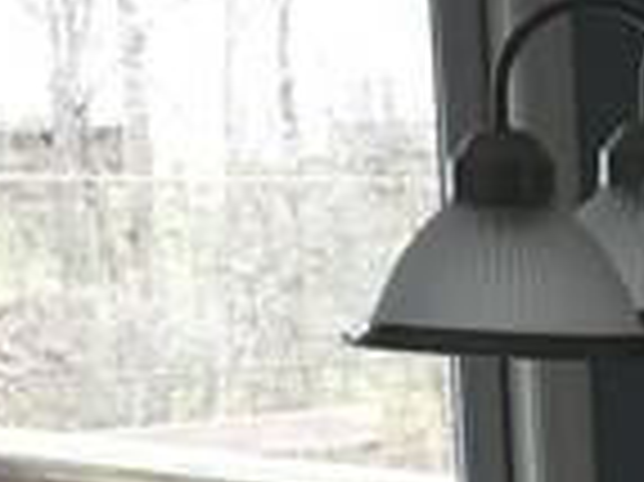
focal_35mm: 208
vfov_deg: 7.1
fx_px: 3866
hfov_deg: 8.8
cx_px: 1450
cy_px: 608
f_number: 2.2
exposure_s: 1/30
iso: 40
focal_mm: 4.15
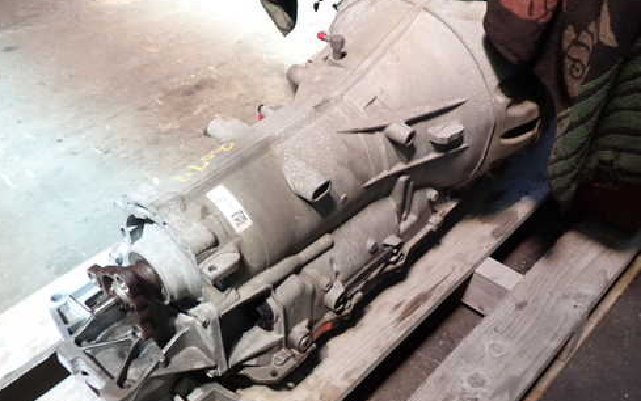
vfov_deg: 32.7
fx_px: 682
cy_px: 233
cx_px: 342
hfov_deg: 50.3
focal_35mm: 39
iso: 125
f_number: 2.3
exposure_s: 1/60
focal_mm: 5.4
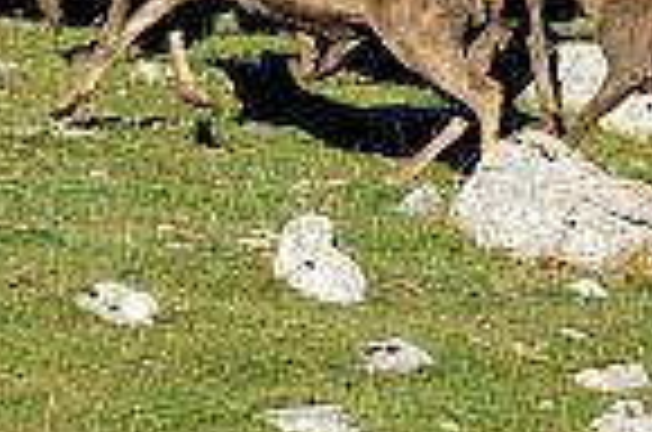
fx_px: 37372
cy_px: 11
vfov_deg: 0.7
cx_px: 346
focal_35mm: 2068
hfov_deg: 1.0
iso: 200
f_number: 9
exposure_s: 1/320
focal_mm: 300
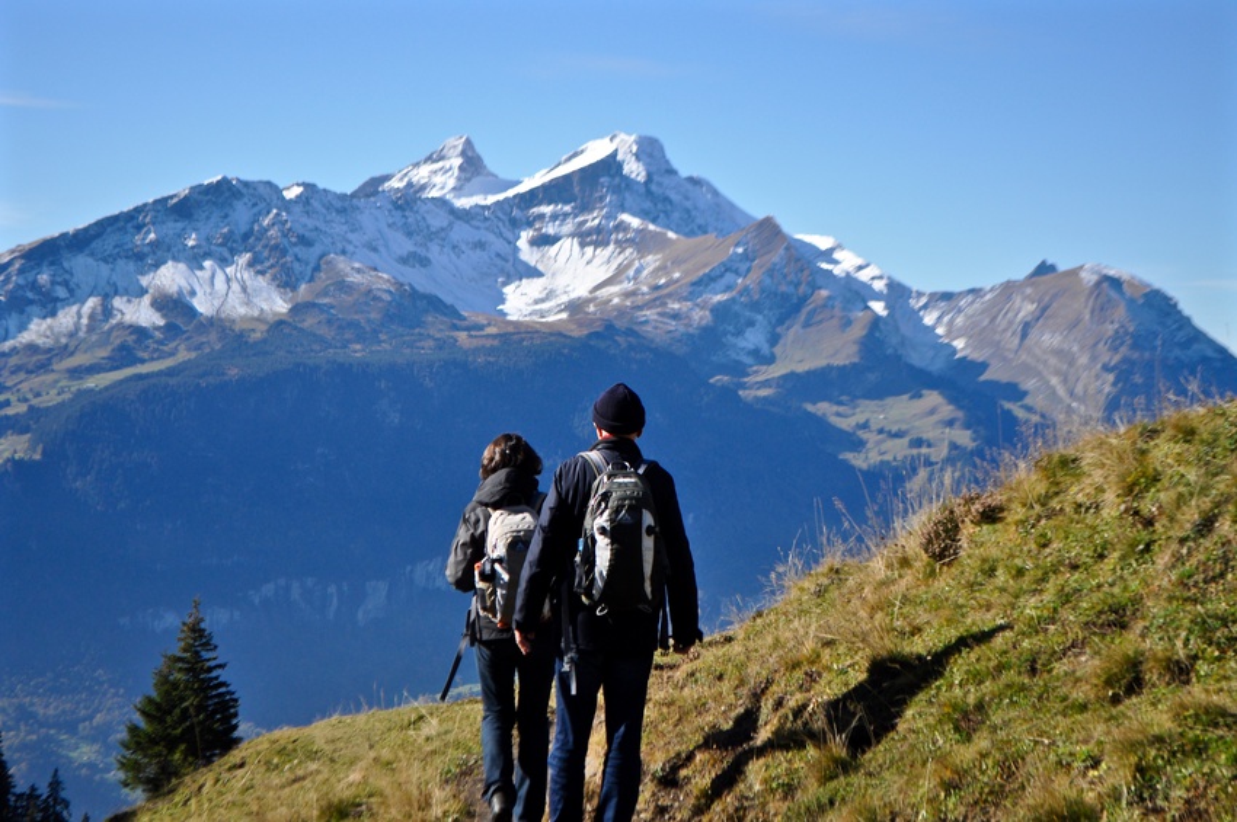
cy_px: 411
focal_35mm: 82
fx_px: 2832
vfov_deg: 16.5
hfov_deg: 24.6
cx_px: 618
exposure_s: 1/1600
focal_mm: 55
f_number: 5.6
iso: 400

•••••

ACTIVITY:
Could you give the listing again exactly, minus its pictures?

ANSWER TO THIS TASK:
focal_35mm: 208
vfov_deg: 7.1
fx_px: 3866
hfov_deg: 8.8
cx_px: 1450
cy_px: 608
f_number: 2.2
exposure_s: 1/30
iso: 40
focal_mm: 4.15
vfov_deg: 32.7
fx_px: 682
cy_px: 233
cx_px: 342
hfov_deg: 50.3
focal_35mm: 39
iso: 125
f_number: 2.3
exposure_s: 1/60
focal_mm: 5.4
fx_px: 37372
cy_px: 11
vfov_deg: 0.7
cx_px: 346
focal_35mm: 2068
hfov_deg: 1.0
iso: 200
f_number: 9
exposure_s: 1/320
focal_mm: 300
cy_px: 411
focal_35mm: 82
fx_px: 2832
vfov_deg: 16.5
hfov_deg: 24.6
cx_px: 618
exposure_s: 1/1600
focal_mm: 55
f_number: 5.6
iso: 400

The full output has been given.